Je sens vaguement Kim s'approcher de moi et m'enlacer. Des questions fusent de tous bords tous côtés, sans que je ne puisse les arrêter. Qu'ai-je donc fait pour me retrouver dans cette histoire de gang? Bientôt dans l'un, plus tard dans l'autre. Est-ce ma punition pour tous les mauvais choix que j'ai faits? Je ne me sens pas très bien tout d'un coup. La pièce tangue et mes jambes se font molles. Doucement, je me sens de plus en plus faible, comme si j'allais sombrer dans un sommeil profond. Et c'est ce que je fis.

-• Kim •-

Je laisse tomber la petite seringue que j'avais en main et sors de la pièce, prête à recevoir mon paiement. Parcourant ces couloirs que je ne connais que trop bien, je me rends sans mal devant la porte du bureau de Nico.

Ce dernier est grand, comme tout ce qui se trouve dans cette demeure, et sur les murs, des armes de toutes sortes, posées sur des étagères comme des trophées. On peut dire que le bol de bonbons qu'il garde au coin de son bureau fait tache avec un tel décor.

Je ris mentalement face à cette pensée, mais je ne laisse même pas l'ombre d'un sourire parvenir à mon visage.

Je pose mes yeux sur Nico, qui, comme à son habitude, fait des sudokus. Je n'ai jamais compris cette obsession pour ce casse-tête à chiffres. Depuis que je suis toute petite, je sais qu'il a une place spéciale dans son coeur pour ces puzzles déprimants.

- Papa, elle est calmée. T'as mon paiement maintenant? Dis-je platement.

Il me tend un sac de poudre blanche sans me jeter un regard.

Je l'avoue, je suis une amie de merde.

-• Jasmine •-

Un mal de tête atroce me pousse à garder les yeux fermés.
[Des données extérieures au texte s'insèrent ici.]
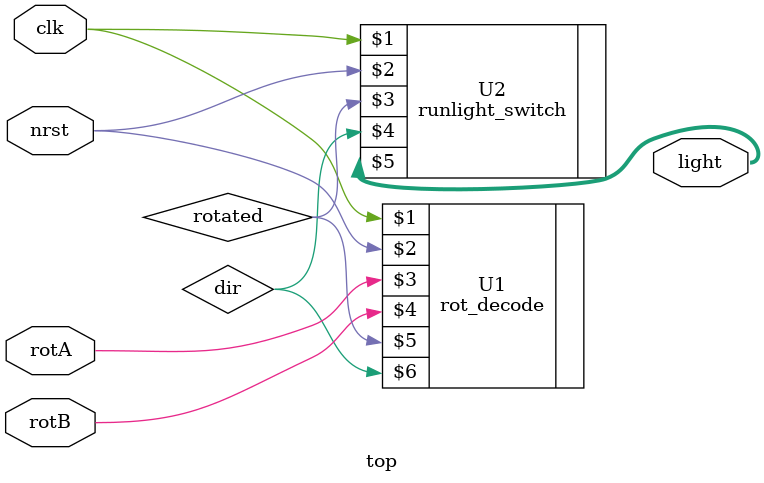
<source format=v>
`timescale 1ns / 1ps
module top(
    input clk,
    input nrst,
	 input rotA,
	 input rotB,
    output [7:0] light
    );

	//instantiate modules
	wire /*div_clk,*/ rotated, dir;
	
	//fdiv U1(clk, 1'b1, div_clk);
	rot_decode U1(clk, nrst, rotA, rotB, rotated, dir);
	runlight_switch U2(clk, nrst, rotated, dir, light);

endmodule

</source>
Je sens le matelas dans lequel je me trouve s'affaisser, signe que quelqu'un s'y est posé. Sans ouvrir les yeux, je devine que c'est un homme. Le parfum masculin de ce dernier fait un peu vieillot, mais je sens que son propriétaire est tout sauf vieux.
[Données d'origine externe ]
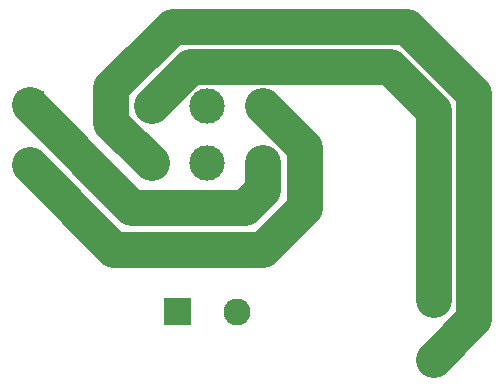
<source format=gbr>
G04 start of page 2 for group 0 idx 0 *
G04 Title: (unknown), top *
G04 Creator: pcb 20140316 *
G04 CreationDate: Thu 20 Aug 2020 03:07:22 AM GMT UTC *
G04 For: railfan *
G04 Format: Gerber/RS-274X *
G04 PCB-Dimensions (mil): 2000.00 2000.00 *
G04 PCB-Coordinate-Origin: lower left *
%MOIN*%
%FSLAX25Y25*%
%LNTOP*%
%ADD18C,0.0550*%
%ADD17C,0.0880*%
%ADD16C,0.0480*%
%ADD15C,0.0900*%
%ADD14C,0.0800*%
%ADD13C,0.1180*%
%ADD12C,0.0001*%
%ADD11C,0.1200*%
G54D11*X175500Y45000D02*Y108000D01*
Y25000D02*X189000Y38500D01*
Y113500D01*
X68000Y115500D02*Y104000D01*
X81500Y90500D01*
X75000Y75500D02*X112500D01*
X69000Y61500D02*X118500D01*
X41000Y110000D02*X75000Y75500D01*
X41000Y90000D02*X69000Y61500D01*
X112500Y75500D02*X118500Y81500D01*
Y90500D01*
Y61500D02*X132500Y75500D01*
Y95500D01*
X118500Y109500D01*
X175500Y108000D02*X161000Y122500D01*
X94500D01*
X81500Y109500D01*
X189000Y113500D02*X166500Y136000D01*
X88500D01*
X68000Y115500D01*
G54D12*G36*
X171500Y29000D02*Y21000D01*
X179500D01*
Y29000D01*
X171500D01*
G37*
G54D13*X81500Y109500D03*
X100000D03*
X118500D03*
X81500Y90500D03*
X100000D03*
X118500D03*
G54D14*X175500Y45000D03*
G54D12*G36*
X85500Y45500D02*Y36500D01*
X94500D01*
Y45500D01*
X85500D01*
G37*
G54D15*X110000Y41000D03*
G54D12*G36*
X36500Y114500D02*Y105500D01*
X45500D01*
Y114500D01*
X36500D01*
G37*
G54D15*X41000Y90000D03*
G54D16*G54D17*G54D16*G54D18*M02*

</source>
Posant une main fatiguée sur le côté de ma tête, j'entrouvre les yeux. Je reconnais aussitôt la tignasse brune de Quentin, qui remet son pantalon à l'autre bout du lit.

Qu'est-ce qu'il fait là? Jetant un regard autour de moi, je réalise que je suis à nouveau dans la chambre numéro 7. J'imagine qu'ils avaient besoin de la prison pour quelqu'un d'autre. J'essaie de me relever, mais une douleur se fait ressentir dans mon bas ventre, comme si j'avais été transpercée de bout en bout.

Maintenant paniquée, je lève la couverture posée sur mes cuisses et remarque avec horreur que je n'ai plus de culotte. Le regard satisfait de Quentin quand il sort de la pièce me permet de faire le lien. J'aurais d'ailleurs préféré ne jamais le faire. Ils m'ont droguée.

Ils ont utilisé mon corps.

À cette pensée, je me recroqueville dans le lit et me cache sous la couverture. Malgré moi, mes yeux se remplissent de larmes. Et puis qu'est-ce que ça peut faire si je me noie dans mes larmes? Personne ne sait où je me trouve. Personne ne me cherche. Je n'ai pas à vivre cette vie. Je peux en finir si je le souhaite.

Me couchant sur le dos, je sens quelque chose me piquer. Merde, j'avais oublié le couteau.

J'essuie rapidement mes larmes du dos de ma main, pour ensuite retirer la lame de mon soutien-gorge. Je ne comprends pas comment Quentin a fait pour ne pas la voir.

Rien qu'à penser à ses mains sales sur mon corps, je me tends. Mon reflet lamentable est projeté sur la lame aiguisée. Si il revient, je serais prête à l'accueillir. En attendant, je dois m'occuper de Kim. Cette sale garce a quelque chose à voir avec tout ça, j'en suis sûre et certaine.

Elle va me donner les réponses à mes questions.